Identity, Patch/Configuration Management, DevSecOps

GitLab password reset bug leaves more than 5.3K servers up for grabs

In this photo illustration the GitLab logo seen displayed on a smartphone and on the background.

Critical GitLab vulnerability CVE-2023-7028 was not patched on more than 5,300 servers as of Tuesday, potentially enabling remote takeover of software developers’ accounts.

The bug, with a maximum CVSS score of 10, was first disclosed and patched by GitLab on Jan. 11. The vulnerability in GitLab’s login system would allow an attacker to have a password reset link sent to their own unverified email address without any user interaction by the victim.

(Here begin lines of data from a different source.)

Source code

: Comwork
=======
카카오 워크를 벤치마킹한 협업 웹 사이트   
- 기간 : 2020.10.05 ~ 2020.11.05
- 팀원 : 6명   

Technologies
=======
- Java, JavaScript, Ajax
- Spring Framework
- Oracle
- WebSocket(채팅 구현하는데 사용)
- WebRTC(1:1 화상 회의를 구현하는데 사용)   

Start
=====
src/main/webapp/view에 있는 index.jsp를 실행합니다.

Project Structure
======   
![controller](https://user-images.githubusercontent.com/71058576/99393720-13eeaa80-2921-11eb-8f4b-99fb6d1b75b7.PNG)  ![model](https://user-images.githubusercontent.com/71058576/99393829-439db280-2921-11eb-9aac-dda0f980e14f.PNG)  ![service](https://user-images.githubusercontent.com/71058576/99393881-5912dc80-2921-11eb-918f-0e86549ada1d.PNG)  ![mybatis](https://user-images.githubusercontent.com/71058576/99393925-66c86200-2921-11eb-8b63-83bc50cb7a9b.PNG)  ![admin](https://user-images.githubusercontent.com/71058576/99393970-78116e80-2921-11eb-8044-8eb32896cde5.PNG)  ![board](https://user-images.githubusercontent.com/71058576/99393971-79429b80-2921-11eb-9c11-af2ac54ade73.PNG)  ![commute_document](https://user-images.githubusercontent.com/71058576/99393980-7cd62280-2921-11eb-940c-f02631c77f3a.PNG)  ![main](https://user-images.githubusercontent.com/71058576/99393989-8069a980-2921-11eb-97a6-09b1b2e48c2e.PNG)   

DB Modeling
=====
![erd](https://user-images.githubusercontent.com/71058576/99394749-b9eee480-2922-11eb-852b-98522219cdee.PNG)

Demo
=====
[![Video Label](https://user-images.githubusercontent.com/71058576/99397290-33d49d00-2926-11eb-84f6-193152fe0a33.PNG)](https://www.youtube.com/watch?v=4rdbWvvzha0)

“Account takeover can be achieved by crafting a specially formatted HTTP request that is capable of sending a password reset email to an unverified email address in an unpatched version,” a GitLab spokesperson told SC Media in a Jan. 12 email.

Security updates were released for GitLab versions 16.5.6, 16.6.4 and 16.7.2 and backported to versions 16.1.6, 16.2.9, 16.3.7 and 16.4.5, as well.

One researcher who tested the bug on GitLab Community Edition version 16.6.1 and shared their results on AttackerKB said CVE-2023-7028 was, “Very effective and easy to exploit.”

Nearly two weeks after patches became available, 5,379 vulnerable instances of GitLab were detected worldwide by the Shadowserver Foundation. The nonprofit organization, which monitors malicious activity online, posted the data from Jan. 23 on X, noting that the United States and Germany had the most vulnerable instances, with 964 and 730 respectively.

Shadowserver’s dashboard tool showed fewer vulnerable instances (4,652) on Jan. 24. A Shadowserver spokesperson confirmed with SC Media that there was "a drop in detected vulnerable instances, which is a positive development," but that more time would be needed to determine whether this decrease was a trend or a "blip" in Shadowserver's scans.

Indicators of compromise for GitLab CVE-2023-7028

GitLab customers with self-managed instances of the affected products — GitLab Community Edition and GitLab Enterprise Edition — should review their logs for exploitation of CVE-2023-7028 using the two following methods, as outlined by GitLab:

  • Check gitlab-rails/production_json.log for HTTP requests to the /users/password path with consisting of a JSON array with multiple email addresses
  • Check gitlabs-rails/audit_json.log for entries with of PasswordsController#create and target_Details consisting of a JSON array with multiple email addresses

The company said no exploitation of the bug on or GitLab Dedicated instances has been detected.

GitLab recommended customers also enable two-factor authentication (2FA), which prevents account takeover via CVE-2023-7028, although users of unpatched instances are still vulnerable to being locked out of their accounts if an attacker exploits the flaw to reset their password.